My own solution for 3 problem set of cs224d. contact with me at [email protected]

Course Description

Natural language processing (NLP) is one of the most important technologies of the information age.
Understanding complex language utterances is also a crucial part of artificial intelligence. Applications of NLP are everywhere because people communicate most everything in language: web search, advertisement, emails, customer service, language translation, radiology reports, etc. There are a large variety of underlying tasks and machine learning models powering NLP applications. Recently, deep learning approaches have obtained very high performance across many different NLP tasks. These models can often be trained with a single end-to-end model and do not require traditional, task-specific feature engineering. In this spring quarter course students will learn to implement, train, debug, visualize and invent their own neural network models. The course provides a deep excursion into cutting-edge research in deep learning applied to NLP. The final project will involve training a complex recurrent neural network and applying it to a large scale NLP problem. On the model side we will cover word vector representations, window-based neural networks, recurrent neural networks, long-short-term-memory models, recursive neural networks, convolutional neural networks as well as some very novel models involving a memory component. Through lectures and programming assignments students will learn the necessary engineering tricks for making neural networks work on practical problems.

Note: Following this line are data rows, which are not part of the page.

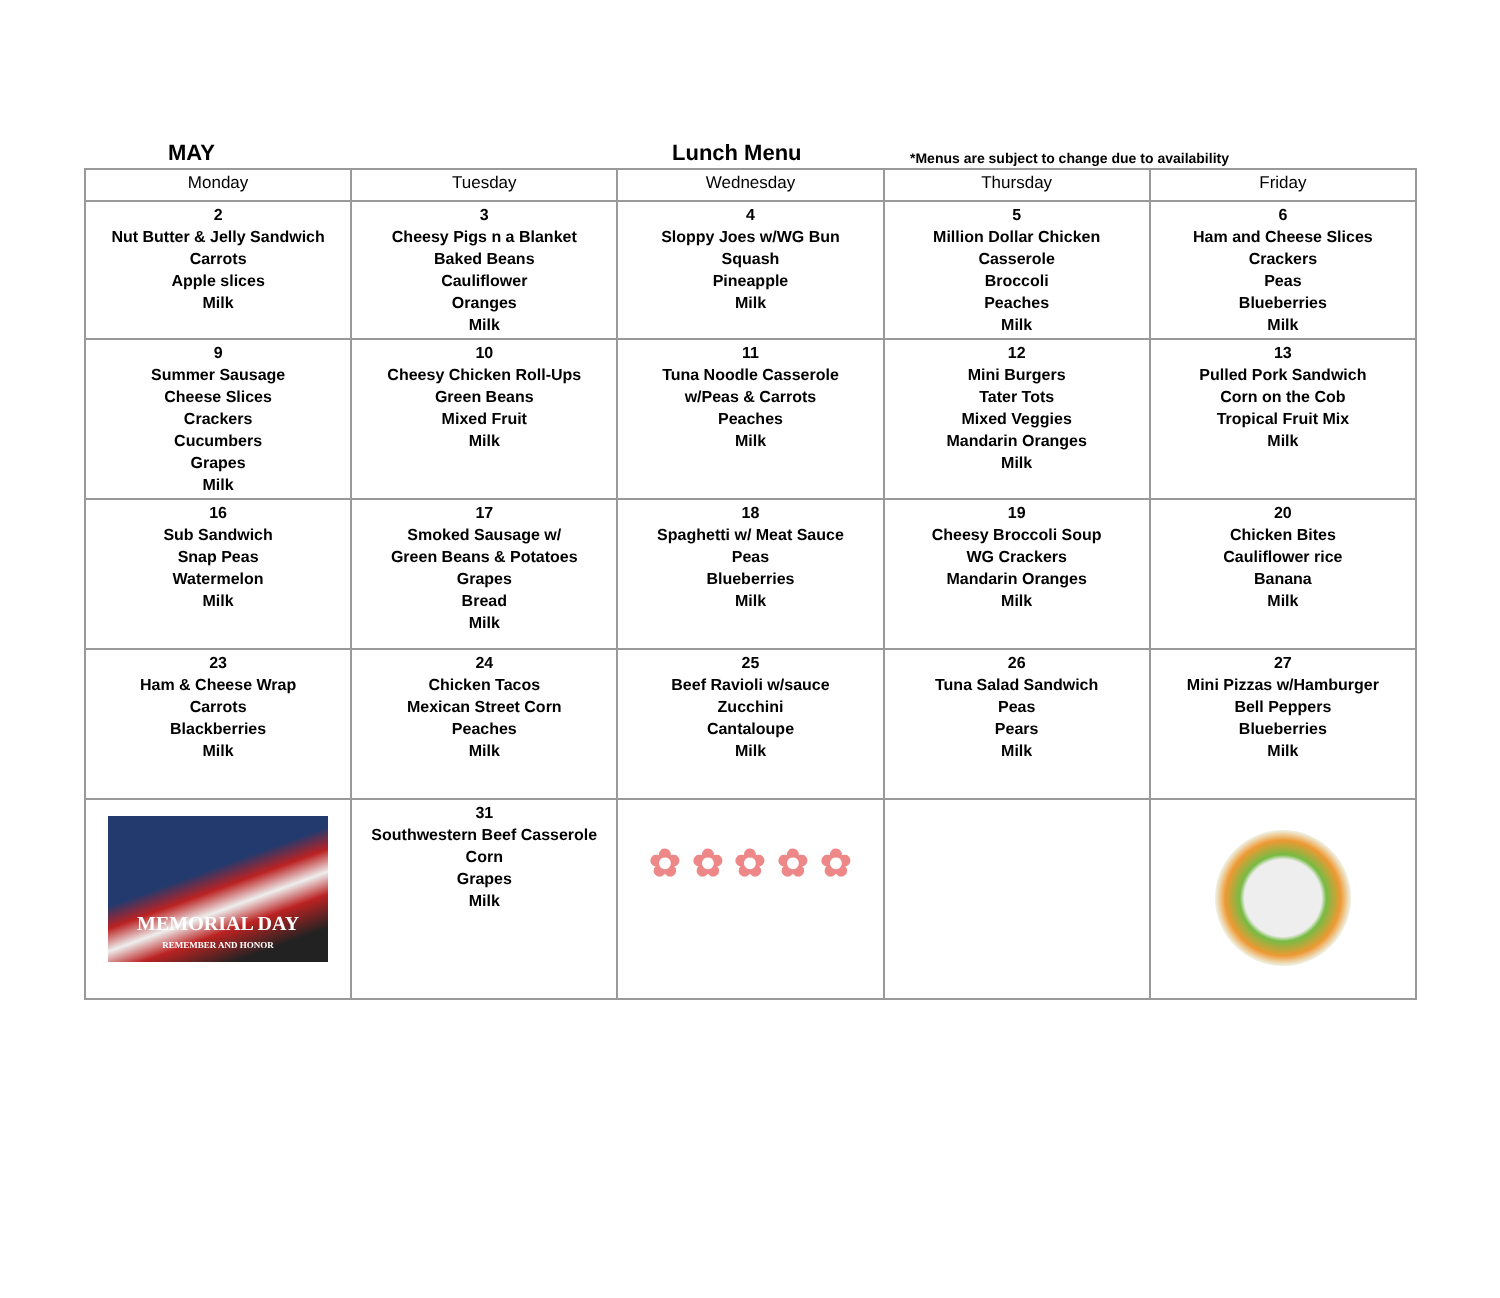MAY Lunch Menu *Menus are subject to change due to availability
| Monday | Tuesday | Wednesday | Thursday | Friday |
| --- | --- | --- | --- | --- |
| 2 Nut Butter & Jelly Sandwich Carrots Apple slices Milk | 3 Cheesy Pigs n a Blanket Baked Beans Cauliflower Oranges Milk | 4 Sloppy Joes w/WG Bun Squash Pineapple Milk | 5 Million Dollar Chicken Casserole Broccoli Peaches Milk | 6 Ham and Cheese Slices Crackers Peas Blueberries Milk |
| 9 Summer Sausage Cheese Slices Crackers Cucumbers Grapes Milk | 10 Cheesy Chicken Roll-Ups Green Beans Mixed Fruit Milk | 11 Tuna Noodle Casserole w/Peas & Carrots Peaches Milk | 12 Mini Burgers Tater Tots Mixed Veggies Mandarin Oranges Milk | 13 Pulled Pork Sandwich Corn on the Cob Tropical Fruit Mix Milk |
| 16 Sub Sandwich Snap Peas Watermelon Milk | 17 Smoked Sausage w/ Green Beans & Potatoes Grapes Bread Milk | 18 Spaghetti w/ Meat Sauce Peas Blueberries Milk | 19 Cheesy Broccoli Soup WG Crackers Mandarin Oranges Milk | 20 Chicken Bites Cauliflower rice Banana Milk |
| 23 Ham & Cheese Wrap Carrots Blackberries Milk | 24 Chicken Tacos Mexican Street Corn Peaches Milk | 25 Beef Ravioli w/sauce Zucchini Cantaloupe Milk | 26 Tuna Salad Sandwich Peas Pears Milk | 27 Mini Pizzas w/Hamburger Bell Peppers Blueberries Milk |
| MEMORIAL DAY REMEMBER AND HONOR | 31 Southwestern Beef Casserole Corn Grapes Milk | ✿ ✿ ✿ ✿ ✿ | | |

============================================================================================================= PSet1: 情感分析
Q1: Softmax (10 points)

Q2: Neural Network Basics 神经网络基础(30 points)
h = sigmoid(xW1 + b1) , y^ = softmax(hW2 + b2)

Q3: word2vec 词向量(40 points + 5 bonus)
skipgram,negative sampling,CBOW

Q4: Sentiment Analysis 情感分析 (20 points)
Process:
1)word embeding--->
2)average word vector to get features(X)--->
3)dot product with Learnable Weight(W)---->
4)Sofmtax to get possibility
5)calculate Loss, and Gradient, update W
with the word vectors you trained, we are going to perform a simple sentiment analysis. For each sentence in the Stanford Sentiment Treebank dataset, we are going to use the average of all the word vectors in that sentence as its feature, and try to predict the sentiment level of the said sentence. The sentiment level of the phrases are represented as real values in the original dataset, here we’ll just use five classes:
“very negative”, “negative”, “neutral”, “positive”, “very positive”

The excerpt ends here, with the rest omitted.